En Chile, un fallo de la Corte Suprema ordenó cerrar los sitios de apuestas online, algo que aún no se concreta porque no se ha dictado el cúmplase de la sentencia, un último paso administrativo. La medida podría dejar huérfanos a los aficionados de las apuestas, algunos de los cuales caen en la categoría de adictos.
La doctora Roser Granero observa este fenómeno desde la neurociencia del comportamiento: ha publicado más de 125 artículos sobre trastorno del juego en revistas científicas internacionales, trabaja desde 2001 en el Departamento de Psicobiología y Metodología de la UAB y lidera el grupo de Psiconeurobiología de Conductas Alimentarias y Adictivas del Hospital Universitario de Bellvitge.
«No se juega solo por dinero o por la emoción del riesgo», dice. «Durante un rato, el juego permite desconectar del malestar. El problema es que ese alivio es momentáneo: una vez termina la sesión, vuelven las emociones negativas, a menudo acompañadas de culpa y vergüenza, lo que puede reactivar el ciclo de juego».
¿Qué encuentra una persona en las apuestas online que le resulta tan difícil de abandonar?
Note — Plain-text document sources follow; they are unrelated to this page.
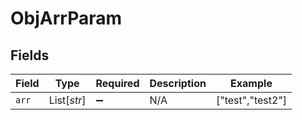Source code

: # ObjArrParam


## Fields

| Field              | Type               | Required           | Description        | Example            |
| ------------------ | ------------------ | ------------------ | ------------------ | ------------------ |
| `arr`              | List[*str*]        | :heavy_minus_sign: | N/A                | ["test","test2"]   |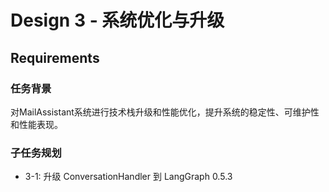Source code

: # Design 3 - 系统优化与升级

## Requirements

### 任务背景
对MailAssistant系统进行技术栈升级和性能优化，提升系统的稳定性、可维护性和性能表现。

### 子任务规划
- 3-1: 升级 ConversationHandler 到 LangGraph 0.5.3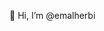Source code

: 👋 Hi, I’m @emalherbi

<!---
emalherbi/emalherbi is a ✨ special ✨ repository because its `README.md` (this file) appears on your GitHub profile.
You can click the Preview link to take a look at your changes.
--->
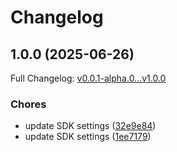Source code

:# Changelog

## 1.0.0 (2025-06-26)

Full Changelog: [v0.0.1-alpha.0...v1.0.0](https://github.com/chasepkelly/lodestar/compare/v0.0.1-alpha.0...v1.0.0)

### Chores

* update SDK settings ([32e9e84](https://github.com/chasepkelly/lodestar/commit/32e9e84ff7e4a871c85f5f05f932aeccb478bcfc))
* update SDK settings ([1ee7179](https://github.com/chasepkelly/lodestar/commit/1ee7179647be58ce32075ba8911ed045664b35e4))
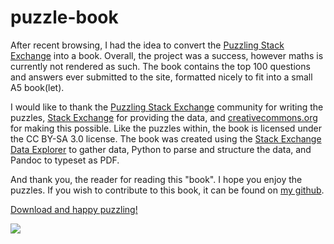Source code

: # puzzle-book

After recent browsing, I had the idea to convert the [Puzzling Stack Exchange](https://puzzling.stackexchange.com) into a book. Overall, the project was a success, however maths is currently not rendered as such. The book contains the top 100 questions and answers ever submitted to the site, formatted nicely to fit into a small A5 book(let).

I would like to thank the [Puzzling Stack Exchange](https://puzzling.stackexchange.com) community for writing the puzzles, [Stack Exchange](https://stackexchange.com) for providing the data, and [creativecommons.org](https://creativecommons.org) for making this possible. Like the puzzles within, the book is licensed under the CC BY-SA 3.0 license. The book was created using the [Stack Exchange Data Explorer](https://data.stackexchange.com) to gather data, Python to parse and structure the data, and Pandoc to typeset as PDF.

And thank you, the reader for reading this "book". I hope you enjoy the puzzles. If you wish to contribute to this book, it can be found on [my github](https://github.com/mattconsto/puzzle-book).

[Download and happy puzzling!](https://github.com/mattconsto/puzzle-book/releases/latest)

[![](cover.png)](https://github.com/mattconsto/puzzle-book/releases/latest)
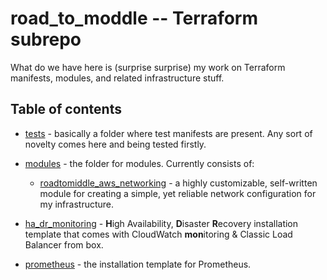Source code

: # road_to_moddle -- Terraform subrepo

What do we have here is (surprise surprise) my work on Terraform manifests, modules, and related infrastructure stuff.

## Table of contents

* [tests](https://github.com/1tacticalretard/road_to_middle/tree/master/terraform/tests) - basically a folder where test manifests are present. Any sort of novelty comes here and being tested firstly.

* [modules](https://github.com/1tacticalretard/road_to_middle/tree/master/terraform/modules/) - the folder for modules. Currently consists of:
    * [roadtomiddle_aws_networking](https://github.com/1tacticalretard/road_to_middle/tree/master/terraform/modules/roadtomiddle_aws_networking) - a highly customizable, self-written module for creating a simple, yet reliable network configuration for my infrastructure.
* [ha_dr_monitoring](https://github.com/1tacticalretard/road_to_middle/tree/master/terraform/modules/roadtomiddle_aws_networking) - **H**igh Availability, **D**isaster **R**ecovery installation template that comes with CloudWatch **mon**itoring & Classic Load Balancer from box.
* [prometheus](https://github.com/1tacticalretard/road_to_middle/tree/master/terraform/prometheus) - the installation template for Prometheus.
«Los juegos de apuesta combinan muchos ingredientes que enganchan. Está la emoción del resultado inmediato: en segundos puedes ganar o perder, y ese vaivén activa los sistemas de recompensa del cerebro. En el caso de las plataformas online, la accesibilidad es total. Se puede apostar a cualquier hora, desde cualquier lugar, y con la garantía del anonimato. Esa combinación favorece que el juego se convierta en una conducta repetitiva y difícil de controlar».
¿Qué otros aspectos hacen más difícil detenerse?
«Las plataformas están diseñadas para atrapar. Los colores, los sonidos y los mensajes de refuerzo mantienen la atención del jugador y fomentan que siga apostando. La inmediatez también juega un papel clave: basta con un clic para volver a intentarlo. El anonimato facilita ocultar la conducta. Y los sesgos cognitivos -la ilusión de control o la falacia del jugador- distorsionan la percepción de la realidad. Se cree que se puede aprender a ganar o que, tras muchas pérdidas, la siguiente apuesta saldrá bien. Ese tipo de pensamiento irracional sostiene el problema».
¿Por qué resulta tan difícil dejarlo?
«Porque la adicción al juego se sustenta en los mismos mecanismos neurológicos y sicológicos que las adicciones a sustancias como el alcohol o las drogas. El cerebro se acostumbra a esa mezcla de emoción, alivio y esperanza que produce el juego. Cuando se pierde, surge la necesidad de recuperar lo perdido; cuando se gana, aparece el deseo de repetir la sensación. Con el tiempo, esa dinámica se consolida y resulta muy difícil detenerla».
¿Y cómo puede alguien saber que ya cayó en una conducta adictiva?
«Hay señales claras. Cuando el juego ocupa una parte importante del día, cuando se apuesta más de lo previsto o con dinero destinado a gastos básicos, cuando se miente sobre el tiempo o el dinero dedicado a jugar, o cuando aparece ansiedad o irritabilidad al intentar dejarlo. Si eso ocurre, es importante pedir ayuda. Existen tratamientos eficaces y recursos especializados».